Veo hoy trayectorias con una especialización técnica espectacular, pero con menos entrenamiento para aguantar el tirón cuando el proyecto se tuerce o toca defender una decisión impopular.

La técnica y los másteres ayudan, pero la técnica caduca; la resiliencia no. Hay cosas que solo se aprenden a base de vida: equivocarse, negociar, ceder, insistir y volver a levantarse. Ese «oficio» no cabe en un curso online de fin de semana.
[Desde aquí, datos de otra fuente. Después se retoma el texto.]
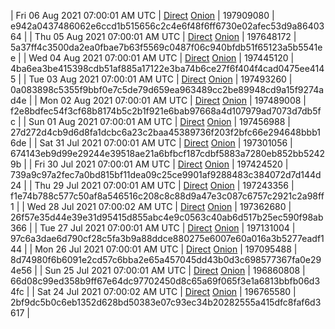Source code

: | Fri 06 Aug 2021 07:00:01 AM UTC | [Direct](https://oshi.at/KPTERG) [Onion](http://oshiatwowvdbshka.onion/KPTERG) | 197909080 | e942a0437486062e6ccd1b515656c2c4e6f48f6ff6730e02afec53d9a8640364 | 
| Thu 05 Aug 2021 07:00:01 AM UTC | [Direct](https://oshi.at/sQkBRE) [Onion](http://oshiatwowvdbshka.onion/sQkBRE) | 197648172 | 5a37ff4c3500da2ea0fbae7b63f5569c0487f06c940bfdb51f65123a5b5541ee | 
| Wed 04 Aug 2021 07:00:01 AM UTC | [Direct](https://oshi.at/uCWMvf) [Onion](http://oshiatwowvdbshka.onion/uCWMvf) | 197445120 | 4ba6ea3be415398cdb51af885a17122e3ba74b6ce27f6f404f4cad0475ee4145 | 
| Tue 03 Aug 2021 07:00:01 AM UTC | [Direct](https://oshi.at/CKUJFw) [Onion](http://oshiatwowvdbshka.onion/CKUJFw) | 197493260 | 0a083898c5355f9bbf0e7c5de79d659ea963489cc2be89948cd9a15f9274ad4e | 
| Mon 02 Aug 2021 07:00:01 AM UTC | [Direct](https://oshi.at/tzTqzv) [Onion](http://oshiatwowvdbshka.onion/tzTqzv) | 197489008 | f2e8bdfec54f3cf68b8174b5c2b1f921e6bab97668a4d107979ad7073d7db5fc | 
| Sun 01 Aug 2021 07:00:01 AM UTC | [Direct](https://oshi.at/ngERUp) [Onion](http://oshiatwowvdbshka.onion/ngERUp) | 197456988 | 27d272d4cb9d6d8fa1dcbc6a23c2baa45389736f203f2bfc66e294648bbb16de | 
| Sat 31 Jul 2021 07:00:01 AM UTC | [Direct](https://oshi.at/hiMpAq) [Onion](http://oshiatwowvdbshka.onion/hiMpAq) | 197301056 | 674143eb9d99e29244e39518ae21a6bfbcf187cdbf5883a7280eb852bb52429b | 
| Fri 30 Jul 2021 07:00:01 AM UTC | [Direct](https://oshi.at/CKRMJn) [Onion](http://oshiatwowvdbshka.onion/CKRMJn) | 197424520 | 739a9c97a2fec7a0bd815bf11dea09c25ce9901af9288483c384072d7d144d24 | 
| Thu 29 Jul 2021 07:00:01 AM UTC | [Direct](https://oshi.at/vFUpwt) [Onion](http://oshiatwowvdbshka.onion/vFUpwt) | 197243356 | f1e74b788c577c50af8a546516c208c8c88d9a47e3c087c6757c2921c2a98ff1 | 
| Wed 28 Jul 2021 07:00:02 AM UTC | [Direct](https://oshi.at/uWiDRn) [Onion](http://oshiatwowvdbshka.onion/uWiDRn) | 197362680 | 26f57e35d44e39e31d95415d855abc4e9c0563c40ab6d517b25ec590f98ab366 | 
| Tue 27 Jul 2021 07:00:01 AM UTC | [Direct](https://oshi.at/fcEwKr) [Onion](http://oshiatwowvdbshka.onion/fcEwKr) | 197131004 | 97c6a3dae6d790cf28c5fa3b9a88ddce880275e6007e60a016a3b5277eadf144 | 
| Mon 26 Jul 2021 07:00:01 AM UTC | [Direct](https://oshi.at/yxEYZm) [Onion](http://oshiatwowvdbshka.onion/yxEYZm) | 197095488 | 8d74980f6b6091e2cd57c6bba2e65a457045dd43b0d3c698577367fa0e294e56 | 
| Sun 25 Jul 2021 07:00:01 AM UTC | [Direct](https://oshi.at/Eyzaqs) [Onion](http://oshiatwowvdbshka.onion/Eyzaqs) | 196860808 | 66d08c99ed358b9ff67e64dc97702450d8c65a69f065f3e1a6813bbfb06d34fc | 
| Sat 24 Jul 2021 07:00:02 AM UTC | [Direct](https://oshi.at/fcCmNc) [Onion](http://oshiatwowvdbshka.onion/fcCmNc) | 196765580 | 2bf9dc5b0c6eb1352d628bd50383e07c93ec34b20282555a415dfc8faf6d3617 | 
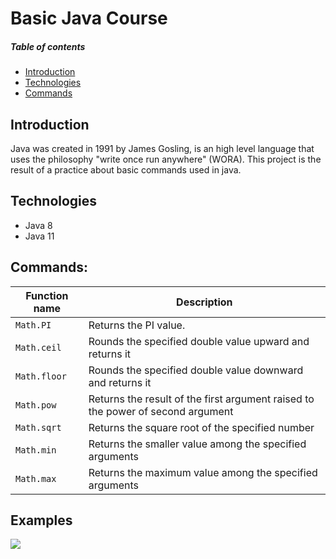 # Basic Java Course

##### Table of contents
* [Introduction](#introduction) 
* [Technologies](#technologies)
* [Commands](#commands)

## Introduction
Java was created in 1991 by James Gosling, is an high level language that uses the philosophy "write once run anywhere" (WORA).
This project is the result of a practice about basic commands used in java. 

## Technologies
* Java 8
* Java 11

## Commands:

| Function name | Description                    |
| ------------- | ------------------------------ |
| `Math.PI`      | Returns the PI value.       |
| `Math.ceil`   |  Rounds the specified double value upward and returns it    | 
| `Math.floor`   | Rounds the specified double value downward and returns it    | 
| `Math.pow`   |  Returns the result of the first argument raised to the power of second argument     | 
| `Math.sqrt`   |  Returns the square root of the specified number     | 
| `Math.min`   |  Returns the smaller value among the specified arguments    | 
| `Math.max`   |  Returns the maximum value among the specified arguments     | 

## Examples
![](https://github.com/all2066/javabasico/images/1.jpg)

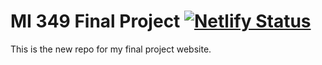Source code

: # MI 349 Final Project [![Netlify Status](https://api.netlify.com/api/v1/badges/526c9d8d-dd30-4d82-ad85-6dada592da4c/deploy-status)](https://app.netlify.com/projects/dsgsite/deploys) 
This is the new repo for my final project website.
¿Nos entendemos o solo nos juzgamos?

La tentación es caer en la etiqueta fácil: «los jóvenes no aguantan nada» o «los mayores no tienen empatía». Ninguna ayuda.

Lo que me gustaría es que pudiéramos rescatar algunas verdades:

1. El esfuerzo tiene sentido: no como culto al sufrimiento, sino como vehículo de aprendizaje.

2. El bienestar importa, pero no es vivir sin fricción: el crecimiento real suele estar justo después del tramo incómodo. No en la zona de confort.

3. La carrera no es solo técnica: es una educación del carácter y de la responsabilidad.

No pretendo decir que «en mis tiempos todo era mejor». Las nuevas generaciones enfrentan desafíos que ni imaginábamos. Pero el esfuerzo no ha pasado de moda. La incomodidad, bien gestionada, sigue siendo la gran maestra que nos descubre de qué estamos hechos realmente.

Solo nos queda una pregunta honesta:

¿Qué tipo de persona quiero llegar a ser… y qué estoy dispuesto a hacer —y a no hacer— para construirla?

Y una reflexión conjunta: 

• ¿Estamos usando la palabra «ansiedad» para describir lo que en realidad es nerviosismo ante un reto?

• ¿Es posible crecer profesionalmente sin salir jamás de la zona de seguridad?

• ¿Cómo enseñamos «resiliencia» en un mundo diseñado para la gratificación instantánea?